How to Set Take Profit and Stop Loss in Crypto Trading

Setting TP and SL levels before entering a trade is the difference between a plan and a gamble. This guide explains how to calculate these levels and why risk/reward ratio matters more than your win rate.

What are Take Profit and Stop Loss?

A Take Profit (TP) is a price level at which your trade automatically closes with a profit. A Stop Loss (SL) is a price level at which your trade closes to limit your loss. Together they define the boundaries of your trade before you enter.

How to calculate TP and SL levels

Formula — R:R based (recommended)
SL distance = Entry − Stop Loss price
TP distance = SL distance × R:R ratio
Take Profit  = Entry + TP distance
Example: Entry $65,000, SL $63,700 (distance $1,300), R:R 2:1 → TP = $65,000 + $2,600 = $67,600

Calculate TP/SL automatically

Use our free calculator — enter entry and R:R ratio, get exact price levels instantly.

Open TP/SL Calculator →

Risk/reward ratio explained

A 1:2 R:R means you risk $100 to potentially make $200. With this ratio, you can be wrong more than half the time and still be profitable. At 1:2 R:R you only need a 34% win rate to break even.

Most traders target minimum 1:2 R:R. This means even at a 40% win rate, you still come out ahead over time.

Step-by-step example

Example — BTC Long, 1:2 R:R
Entry price$65,000
Stop loss (below support)$63,700
SL distance$1,300 (2%)
Target R:R1 : 2
TP distance (1,300 × 2)$2,600
Take profit price$67,600

TP/SL placement strategies

Stop loss placement

  • Below support for long trades — just below a key support level
  • Below last swing low — just under the most recent higher low in an uptrend
  • Avoid round numbers — market makers often hunt stops at obvious levels like $65,000

Take profit placement

  • At resistance levels — just before a known resistance zone
  • R:R derived — TP = Entry + (SL distance × target R:R)
  • Partial exits — take 50% at 1:1, let the rest run to 1:3

Pro tip: Taking half your position off at 1:1 R:R makes worst case break-even, and you can hold the rest without stress.

Common mistakes

  • Moving the stop loss — when price approaches your SL, moving it further is how small losses become account killers.
  • TP too close — a 1:0.5 R:R requires 67%+ win rate. Most traders overestimate their win rate.
  • Ignoring fees — 0.1% per side means break-even is already 0.2% away from entry.
  • Round number stops — use $63,650 instead of $63,700 to avoid stop hunts.

Never enter without a stop loss. Crypto markets can drop 30–50% in hours.

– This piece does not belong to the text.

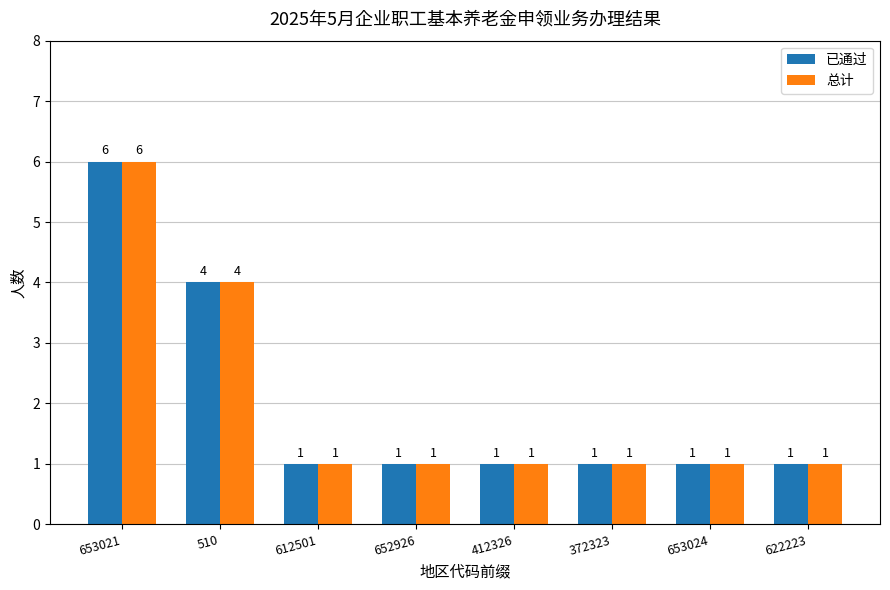

What is the sum of all 已通过 values?

16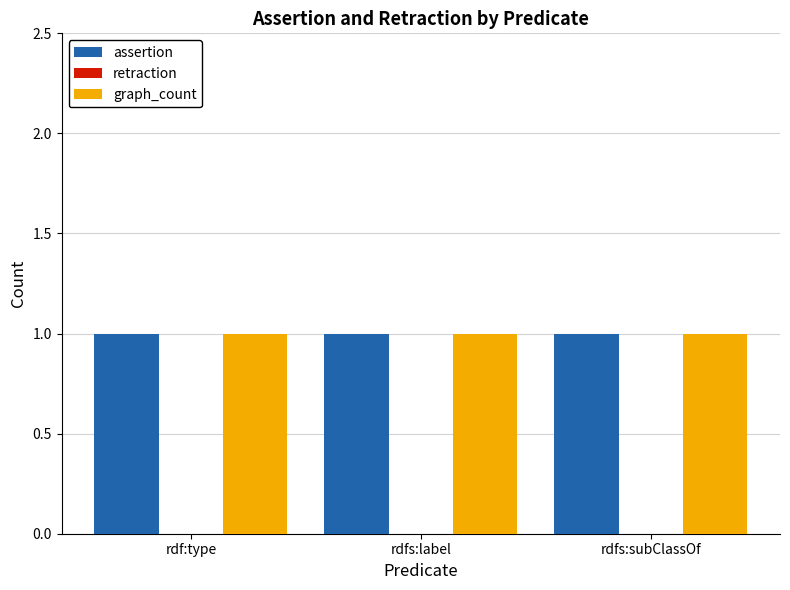

Between rdf:type and rdfs:label, which series saw the biggest shift?

assertion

A position without a stop loss can turn a 2% loss into a 40% loss before you react.

FAQ

What is a good risk/reward ratio for crypto? +
Most professionals target minimum 1:2. For swing trades, 1:3 or higher is excellent. Never take a trade with less than 1:1 R:R.
Where should I place my stop loss? +
Below a key support zone or swing low for long trades. Slightly below the level — not exactly at it — to avoid stop hunts at obvious prices.
What happens if I trade without a stop loss? +
Without a stop loss, you rely on manual exit in a moment of stress. Crypto can drop 30–50% in hours during a crash. A stop loss is not optional — it is the cost of staying in the game.
How does leverage affect TP and SL? +
Price levels don't change. With 10x leverage a 2% move equals 20% of your margin. This is why high leverage requires tighter stops and smaller position sizes.